Per farmi capire che
non scherzava, girò intorno a me fino a che non fummo faccia a faccia, si
riagganciò a me come un koala e mi strinse forte, tanto forte che potei sentire
le sue caviglie contro la mia schiena, e le sue braccia che quasi mi
strizzavano. Impossibilitato a muovere le gambe per mantenermi a galla, finimmo
a fondo, e lì…
Bussarono alla porta
della mia stanza. Sicuramente era il mio coinquilino, con il quale dividevo
l’appartamento dei miei genitori. Con molto acume constatai che mi ero
addormentato sul tavolo da disegno, e per una sfiga del destino avevo versato
il colore blu su tutte le tavole.
- Porca vacca! –
strepitai, prendendo in tutta fretta un bel po’ di fogli di carta assorbente,
con la quale tamponare il disastro che avevo combinato.
- Donatello? Tutto
bene? – domandò Francesco dall’altro lato. Io imprecai sottovoce, rispondendo –
Sì, sì… va tutto bene! – e poi aggiunsi, di nuovo sottovoce – Porca puttana… -
mentre asciugavo tutti i fogli dal colore semidenso che aveva rovinato tutte le
mie tavole, l’intero lavoro di due giorni.
- Dimmi – dissi,
brusco, appena mi trovai davanti il mio coinquilino. Era tutto in tiro, ed io
sapevo già che cosa mi avrebbe chiesto.
- Ehi, che bella
maglietta – disse, ridacchiando. – quest’anno vanno di moda le macchie blu su
fondo bianco? –
- Spiritoso… -
risposi io – Ho soltanto combinato un pasticcio coi colori. –
- Certo. – tagliò
corto lui, lanciandomi poi la sua proposta. – Io sto andando al Red, ti va di
venire? –
Francesco era più
piccolo di me di cinque anni. Nonostante il bell’aspetto, si circondava di
“brutti” come me. Ancora oggi non capisco se lo facesse per non avere rivali di
bellezza, o perché si sentisse veramente a suo agio con i brutti, ma dopotutto
a me importava che mi bonificasse i trecentocinquanta euro che mi doveva ogni
mese, ed ero a posto. Di quello che pensasse o facesse, poco m’importava.
Il che non era del
tutto vero, perché sentivo che lui ogni sera tornava a casa con un ragazzo
diverso, mentre io… o mi chiudevo in camera ad ascoltare musica oppure mi
sfogavo disegnando o dandomi alla lettura. Chi lo voleva, un grassone creativo?
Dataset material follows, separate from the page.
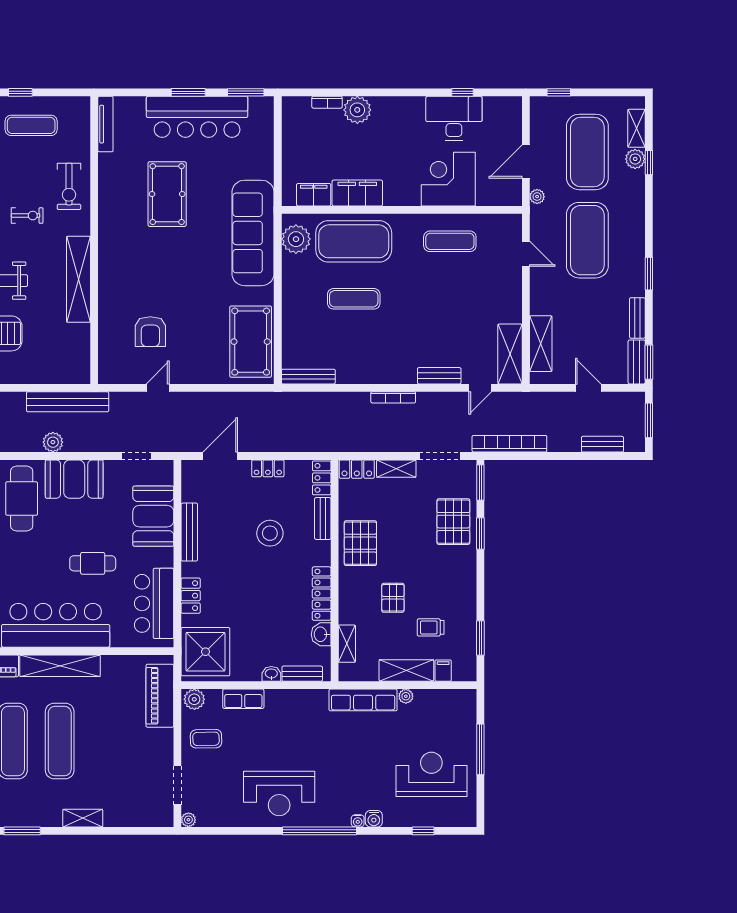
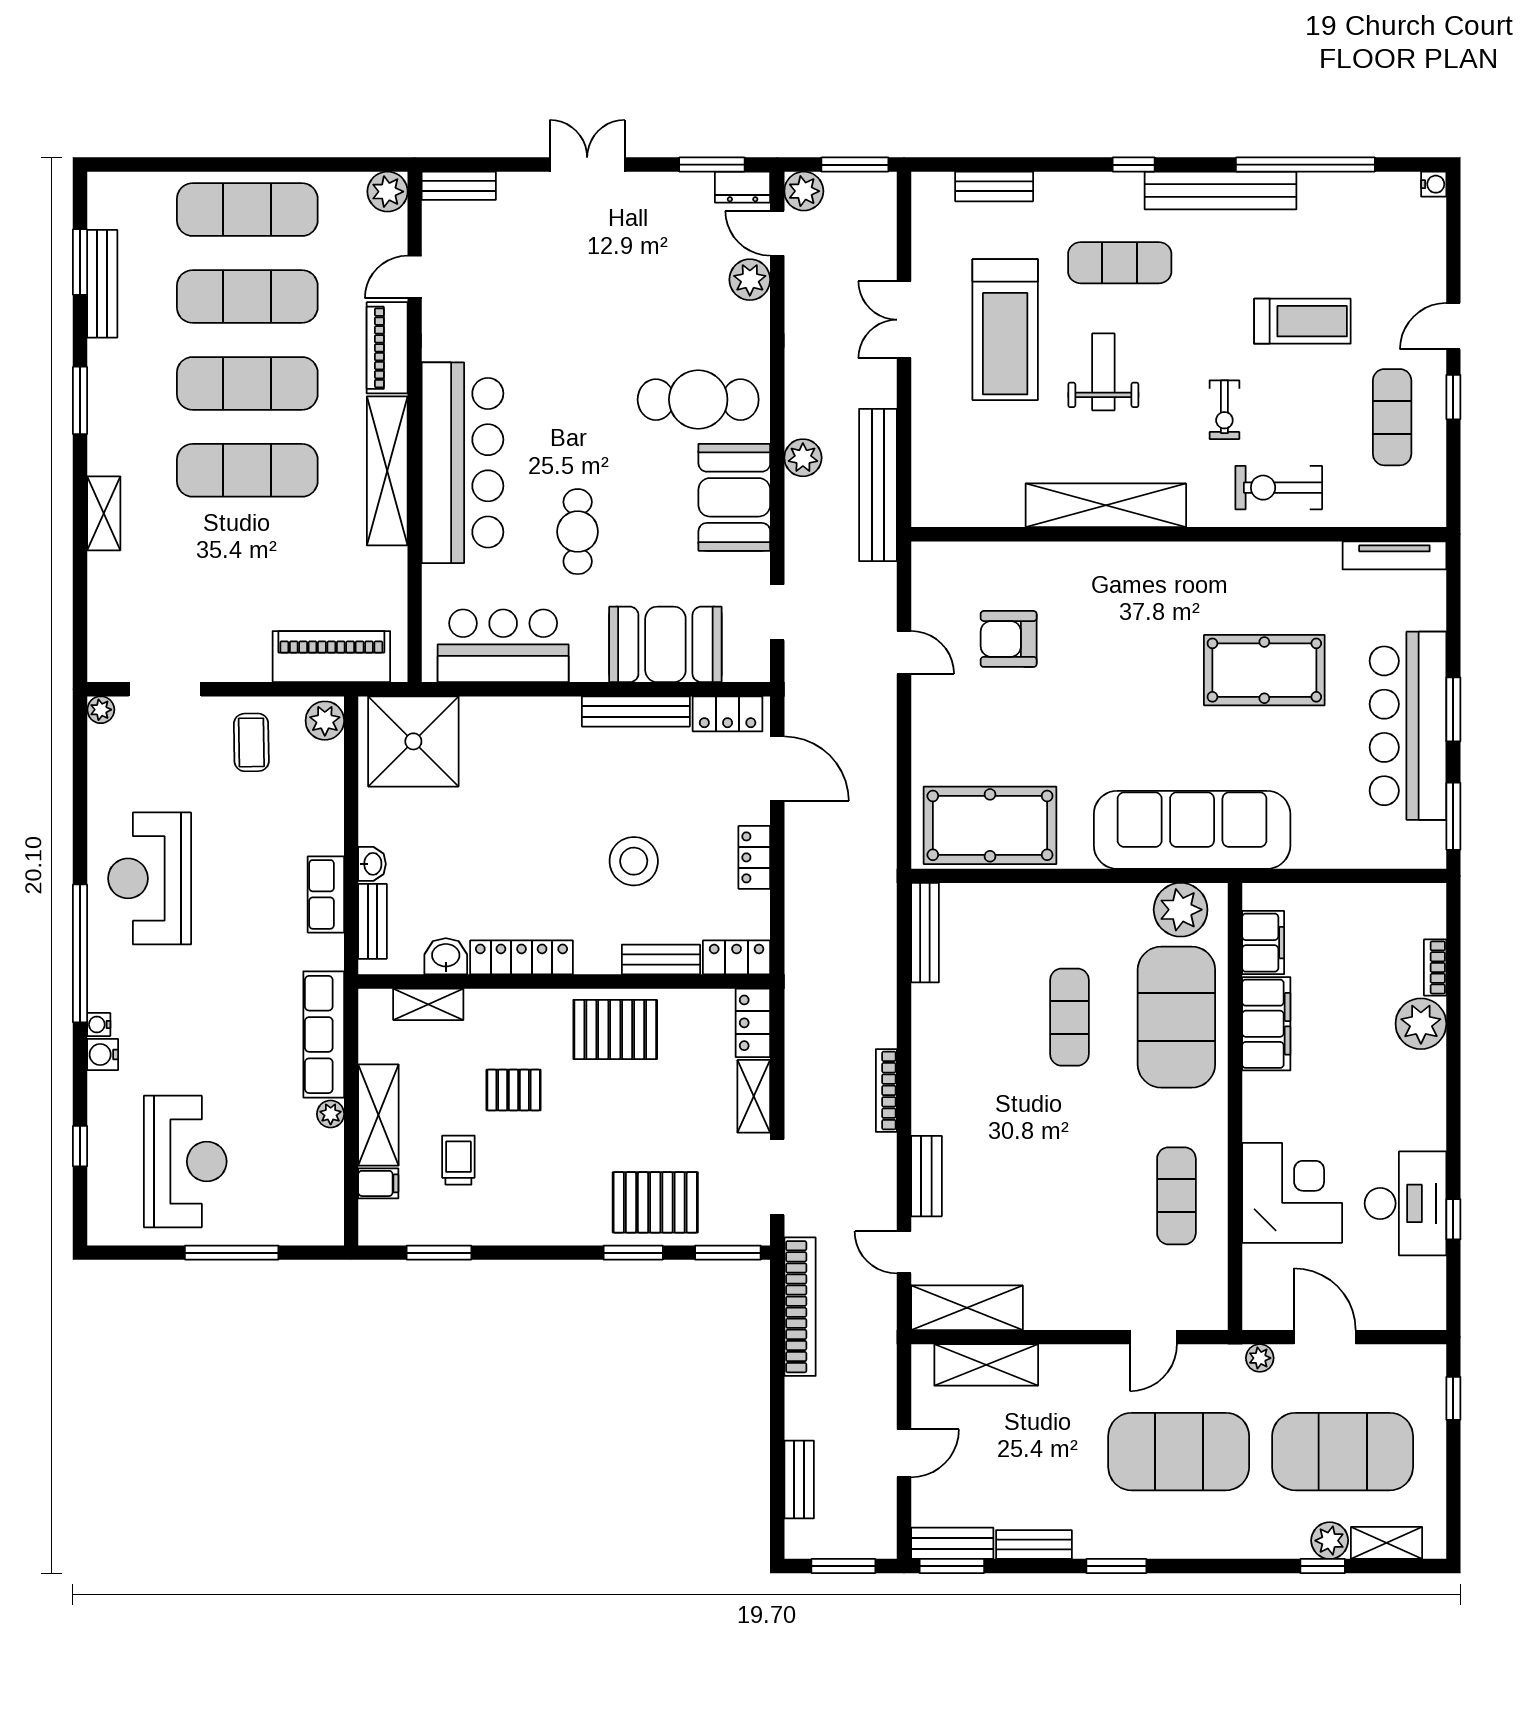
locker: (191, 596) -> (728, 714), moved
row of seats: (243, 699) -> (326, 894), moved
I suoi incontri a casa mia erano per me motivo di invidia, grandissima invidia.
- Hai di nuovo
problemi di auto, vero? – domandai, per punzecchiarlo un po’. Francesco mi
sorrise e annuì mestamente, allargando le braccia in una comica espressione di mi dispiace signora, non si può fare
altrimenti.
- Ok – concessi,
guardando l’orologio a muro della mia stanza da letto – Se mi dai tre quarti
d’ora, un’oretta al massimo, ce la faccio. Non hai fretta, vero? –
- Assolutamente no.
Fai con calma, basta che non dimentichi che entro le 11 dobbiamo essere là. –
- Cazzo, bello
sforzo. Sono le nove e mezza. Hai qualcuno che ti aspetta, lì? –
Francesco scrollò le
spalle – I soliti – concluse, allontanandosi dalla porta. Il suo sedere era
definito da tutte le ore di palestra che faceva quando non studiava. – Ti
aspetto. –
Chiusi la porta,
mormorando – E certo che mi aspetti, se non ci sono io rimani a casa anche tu…
-
Mi fermai a guardare
il casino che c’era sul tavolo da disegno, sospirando. Adesso come avrei fatto
a riprodurre tutte le tavole che avevo irrimediabilmente rovinato?
Decisi di non
pensarci, e le lasciai lì fino a nuova decisione.